American internet personality (1928–2025)

Helen Elam Van Winkle (July 18, 1928 – September 4, 2025), better known as Baddiewinkle or Baddie Winkle, was an American Internet personality. She became an Internet sensation at the age of eighty-five. Her popular social media tag line was, "Stealing Your Man Since 1928".
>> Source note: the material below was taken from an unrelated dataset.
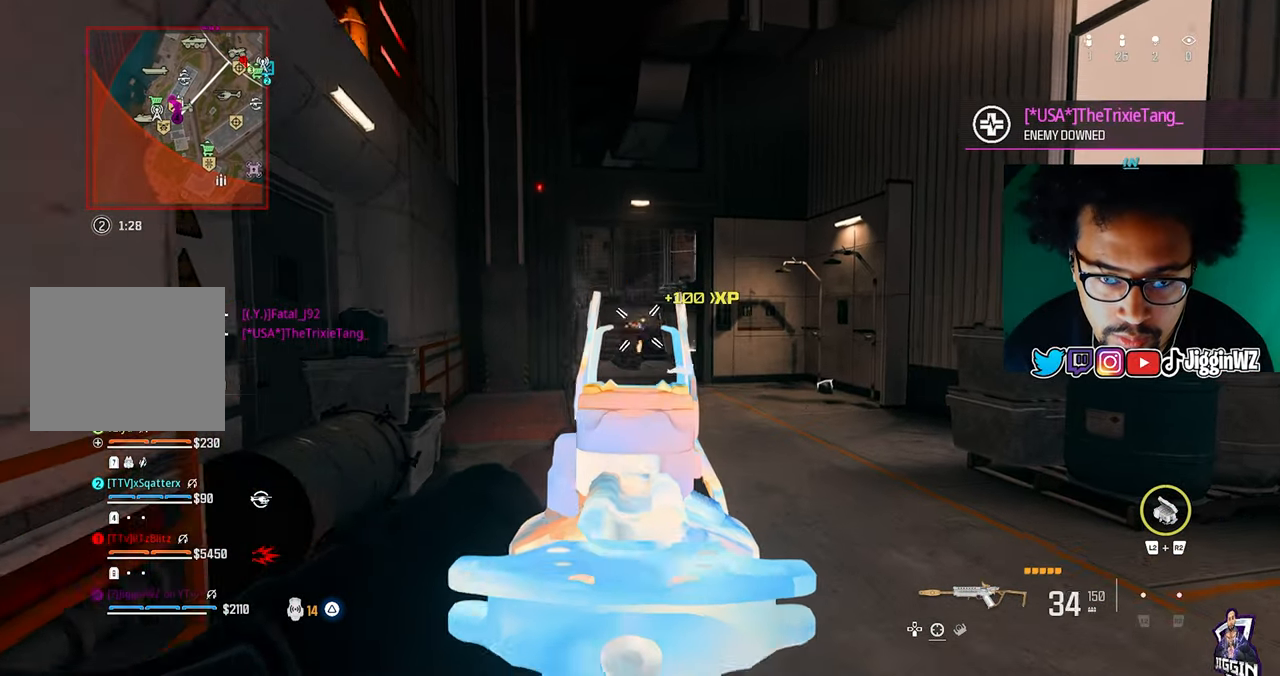
{"buttons": ["L1", "R1"], "left_stick": "down-left", "right_stick": "down", "events": [[100, "left_stick", "up-left"], [233, "left_stick", "center"], [300, "left_stick", "down-right"], [333, "right_stick", "center"], [467, "left_stick", "down-left"], [467, "right_stick", "down"]]}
Winkle had millions of followers and views on social media, where she posted photos and videos of herself, often with suggestive clothing with peculiar prints, or little clothing in order to encourage body positivity and the celebration of the physiques of elderly people.

==Early life==
Elam was born in West Liberty, Kentucky, on July 18, 1928, and grew up on a farm in Richmond. She spent 28 years working for Dresser Industries, ordering gauges for machines.

==Career==
Winkle started posting on the internet in 2014, after initially getting help from her great-granddaughter, Kennedy Dechet, to upload an image to Twitter, while wearing her great-granddaughter's clothes. She was subsequently followed by Rihanna, and thereafter received a worldwide following. In 2015, she reached one million followers on Instagram. That year, she appeared on Today Australia.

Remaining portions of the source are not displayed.